▸ **Work request**: Return exactly the lines of the records below, starting at the line that contains "line: (214, 1119)" and ending at the line that contains "text: (892, 635) -> (532, 414), 22 -> 92", with both of those lines kept.

[Start of Attachment]

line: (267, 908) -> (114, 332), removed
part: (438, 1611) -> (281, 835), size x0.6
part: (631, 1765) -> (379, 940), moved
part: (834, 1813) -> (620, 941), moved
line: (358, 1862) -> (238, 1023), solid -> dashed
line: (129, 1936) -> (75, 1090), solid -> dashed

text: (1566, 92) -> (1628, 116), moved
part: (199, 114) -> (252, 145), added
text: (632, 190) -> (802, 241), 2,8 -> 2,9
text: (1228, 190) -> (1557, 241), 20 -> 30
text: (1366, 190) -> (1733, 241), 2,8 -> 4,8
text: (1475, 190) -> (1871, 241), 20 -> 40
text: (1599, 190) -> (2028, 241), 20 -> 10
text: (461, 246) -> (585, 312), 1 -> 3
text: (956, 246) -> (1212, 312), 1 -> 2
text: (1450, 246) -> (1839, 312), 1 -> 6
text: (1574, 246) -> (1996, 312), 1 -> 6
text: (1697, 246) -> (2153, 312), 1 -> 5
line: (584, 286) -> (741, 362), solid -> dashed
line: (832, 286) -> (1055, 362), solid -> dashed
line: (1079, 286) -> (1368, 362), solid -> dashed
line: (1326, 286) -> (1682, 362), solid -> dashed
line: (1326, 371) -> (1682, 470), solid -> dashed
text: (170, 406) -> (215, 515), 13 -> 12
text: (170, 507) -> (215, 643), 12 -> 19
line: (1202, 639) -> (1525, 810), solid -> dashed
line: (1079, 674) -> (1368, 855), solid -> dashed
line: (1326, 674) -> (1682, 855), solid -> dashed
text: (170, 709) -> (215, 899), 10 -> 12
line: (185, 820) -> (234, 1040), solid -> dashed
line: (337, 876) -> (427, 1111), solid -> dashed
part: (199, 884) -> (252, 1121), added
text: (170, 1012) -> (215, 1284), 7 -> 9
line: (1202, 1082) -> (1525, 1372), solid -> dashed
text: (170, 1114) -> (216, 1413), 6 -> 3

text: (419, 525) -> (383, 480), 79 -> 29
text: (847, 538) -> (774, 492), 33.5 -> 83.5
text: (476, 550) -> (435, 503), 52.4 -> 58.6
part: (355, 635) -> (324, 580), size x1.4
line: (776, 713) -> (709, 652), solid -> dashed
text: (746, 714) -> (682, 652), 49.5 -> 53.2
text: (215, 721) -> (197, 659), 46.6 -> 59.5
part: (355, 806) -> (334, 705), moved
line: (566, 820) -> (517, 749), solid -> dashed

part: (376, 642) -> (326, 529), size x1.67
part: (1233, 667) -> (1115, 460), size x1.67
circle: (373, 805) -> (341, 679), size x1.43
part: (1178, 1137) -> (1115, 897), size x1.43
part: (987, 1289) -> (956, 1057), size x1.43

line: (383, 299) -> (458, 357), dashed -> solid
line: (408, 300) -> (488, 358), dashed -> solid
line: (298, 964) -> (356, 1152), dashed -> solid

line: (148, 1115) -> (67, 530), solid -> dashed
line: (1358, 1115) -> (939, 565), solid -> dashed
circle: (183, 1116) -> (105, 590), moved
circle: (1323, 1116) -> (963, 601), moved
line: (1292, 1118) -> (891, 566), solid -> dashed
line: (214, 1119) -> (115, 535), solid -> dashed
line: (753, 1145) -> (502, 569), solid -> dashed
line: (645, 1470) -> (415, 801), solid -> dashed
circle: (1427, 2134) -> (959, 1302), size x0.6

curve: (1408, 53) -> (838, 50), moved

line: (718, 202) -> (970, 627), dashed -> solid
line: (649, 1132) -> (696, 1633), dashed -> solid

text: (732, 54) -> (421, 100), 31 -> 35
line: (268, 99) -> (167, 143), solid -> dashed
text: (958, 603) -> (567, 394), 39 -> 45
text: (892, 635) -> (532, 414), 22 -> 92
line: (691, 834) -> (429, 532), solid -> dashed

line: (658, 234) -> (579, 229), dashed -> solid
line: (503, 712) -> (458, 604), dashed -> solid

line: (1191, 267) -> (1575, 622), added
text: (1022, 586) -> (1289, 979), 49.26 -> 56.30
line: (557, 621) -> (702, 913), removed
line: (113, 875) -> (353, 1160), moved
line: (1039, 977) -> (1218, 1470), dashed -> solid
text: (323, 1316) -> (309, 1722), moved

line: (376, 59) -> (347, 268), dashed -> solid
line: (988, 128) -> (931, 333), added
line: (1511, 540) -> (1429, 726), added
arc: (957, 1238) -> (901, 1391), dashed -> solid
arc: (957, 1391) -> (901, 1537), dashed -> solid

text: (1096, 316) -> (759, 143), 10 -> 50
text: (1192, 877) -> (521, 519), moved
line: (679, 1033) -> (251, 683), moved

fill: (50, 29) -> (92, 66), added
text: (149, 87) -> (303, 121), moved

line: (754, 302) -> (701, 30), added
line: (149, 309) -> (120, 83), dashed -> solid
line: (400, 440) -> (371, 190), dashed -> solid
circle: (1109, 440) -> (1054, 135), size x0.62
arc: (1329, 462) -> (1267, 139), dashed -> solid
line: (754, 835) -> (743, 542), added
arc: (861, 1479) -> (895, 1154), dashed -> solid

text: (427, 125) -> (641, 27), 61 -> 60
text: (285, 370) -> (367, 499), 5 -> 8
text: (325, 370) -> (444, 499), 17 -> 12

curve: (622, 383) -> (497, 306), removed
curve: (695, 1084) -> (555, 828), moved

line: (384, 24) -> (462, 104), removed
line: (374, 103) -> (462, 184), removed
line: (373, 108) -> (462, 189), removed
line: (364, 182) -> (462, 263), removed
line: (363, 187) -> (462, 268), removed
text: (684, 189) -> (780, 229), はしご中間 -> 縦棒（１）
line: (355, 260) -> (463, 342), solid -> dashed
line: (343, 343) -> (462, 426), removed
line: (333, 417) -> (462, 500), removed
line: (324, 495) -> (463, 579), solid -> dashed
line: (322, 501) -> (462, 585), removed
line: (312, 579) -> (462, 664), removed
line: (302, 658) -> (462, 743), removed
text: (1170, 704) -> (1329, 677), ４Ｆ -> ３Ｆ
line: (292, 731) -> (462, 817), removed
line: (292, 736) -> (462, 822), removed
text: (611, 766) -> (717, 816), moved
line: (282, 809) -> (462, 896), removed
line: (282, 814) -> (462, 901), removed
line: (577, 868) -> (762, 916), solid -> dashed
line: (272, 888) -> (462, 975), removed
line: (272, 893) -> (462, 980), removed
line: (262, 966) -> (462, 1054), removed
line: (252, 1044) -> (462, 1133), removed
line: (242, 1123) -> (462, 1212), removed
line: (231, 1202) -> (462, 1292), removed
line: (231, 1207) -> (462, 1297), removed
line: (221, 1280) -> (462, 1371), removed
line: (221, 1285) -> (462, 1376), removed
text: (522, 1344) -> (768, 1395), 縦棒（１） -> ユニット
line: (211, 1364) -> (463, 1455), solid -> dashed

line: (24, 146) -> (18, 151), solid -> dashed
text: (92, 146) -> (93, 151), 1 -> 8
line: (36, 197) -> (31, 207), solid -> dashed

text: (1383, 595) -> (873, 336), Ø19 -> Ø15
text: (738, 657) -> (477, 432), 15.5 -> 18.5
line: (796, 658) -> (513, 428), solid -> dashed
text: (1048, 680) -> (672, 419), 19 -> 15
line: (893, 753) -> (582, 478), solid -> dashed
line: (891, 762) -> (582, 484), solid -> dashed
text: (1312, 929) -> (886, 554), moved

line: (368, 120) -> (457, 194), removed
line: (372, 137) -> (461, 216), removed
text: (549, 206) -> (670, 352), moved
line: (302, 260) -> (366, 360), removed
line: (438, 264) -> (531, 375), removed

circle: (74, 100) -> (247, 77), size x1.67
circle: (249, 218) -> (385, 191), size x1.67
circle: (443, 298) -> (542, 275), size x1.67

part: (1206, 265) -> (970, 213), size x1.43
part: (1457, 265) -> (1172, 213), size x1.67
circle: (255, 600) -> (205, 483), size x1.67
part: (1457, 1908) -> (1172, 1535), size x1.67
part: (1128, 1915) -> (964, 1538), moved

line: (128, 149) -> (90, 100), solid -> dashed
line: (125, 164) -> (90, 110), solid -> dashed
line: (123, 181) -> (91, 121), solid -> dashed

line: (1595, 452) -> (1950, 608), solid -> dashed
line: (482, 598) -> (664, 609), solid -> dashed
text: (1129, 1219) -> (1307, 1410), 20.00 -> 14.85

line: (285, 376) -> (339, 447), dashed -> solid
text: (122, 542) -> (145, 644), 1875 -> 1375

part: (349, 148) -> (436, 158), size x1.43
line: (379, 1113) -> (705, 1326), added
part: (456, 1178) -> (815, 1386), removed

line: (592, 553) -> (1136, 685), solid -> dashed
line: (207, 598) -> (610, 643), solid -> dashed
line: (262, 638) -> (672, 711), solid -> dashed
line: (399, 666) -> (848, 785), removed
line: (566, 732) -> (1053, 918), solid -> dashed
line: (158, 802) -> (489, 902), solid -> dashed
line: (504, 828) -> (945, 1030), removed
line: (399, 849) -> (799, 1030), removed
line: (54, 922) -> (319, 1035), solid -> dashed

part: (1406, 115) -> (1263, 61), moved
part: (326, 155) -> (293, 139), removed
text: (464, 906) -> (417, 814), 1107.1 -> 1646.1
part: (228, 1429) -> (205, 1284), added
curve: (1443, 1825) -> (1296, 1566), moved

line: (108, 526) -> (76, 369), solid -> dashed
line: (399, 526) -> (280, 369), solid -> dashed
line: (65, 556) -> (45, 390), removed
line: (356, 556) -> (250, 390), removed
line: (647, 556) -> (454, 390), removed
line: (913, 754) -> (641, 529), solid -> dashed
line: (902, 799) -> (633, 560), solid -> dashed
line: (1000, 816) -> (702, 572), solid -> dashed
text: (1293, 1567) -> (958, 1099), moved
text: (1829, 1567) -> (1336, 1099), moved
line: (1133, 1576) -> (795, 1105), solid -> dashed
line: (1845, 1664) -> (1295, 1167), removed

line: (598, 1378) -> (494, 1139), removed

[End of Attachment]

▸ **Task solution**:
line: (214, 1119) -> (115, 535), solid -> dashed
line: (753, 1145) -> (502, 569), solid -> dashed
line: (645, 1470) -> (415, 801), solid -> dashed
circle: (1427, 2134) -> (959, 1302), size x0.6

curve: (1408, 53) -> (838, 50), moved

line: (718, 202) -> (970, 627), dashed -> solid
line: (649, 1132) -> (696, 1633), dashed -> solid

text: (732, 54) -> (421, 100), 31 -> 35
line: (268, 99) -> (167, 143), solid -> dashed
text: (958, 603) -> (567, 394), 39 -> 45
text: (892, 635) -> (532, 414), 22 -> 92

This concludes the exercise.